▸ Exercise requirements:
The answer must be one number: how many lines below contain the word "logo".

▸ Data:
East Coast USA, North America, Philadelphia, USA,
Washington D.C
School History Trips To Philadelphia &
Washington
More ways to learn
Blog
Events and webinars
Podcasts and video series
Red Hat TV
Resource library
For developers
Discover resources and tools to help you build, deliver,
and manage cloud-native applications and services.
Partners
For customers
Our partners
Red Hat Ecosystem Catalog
* * *
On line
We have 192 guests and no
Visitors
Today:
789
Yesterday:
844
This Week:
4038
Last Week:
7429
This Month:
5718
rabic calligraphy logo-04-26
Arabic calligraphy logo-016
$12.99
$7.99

▸ Response area:
2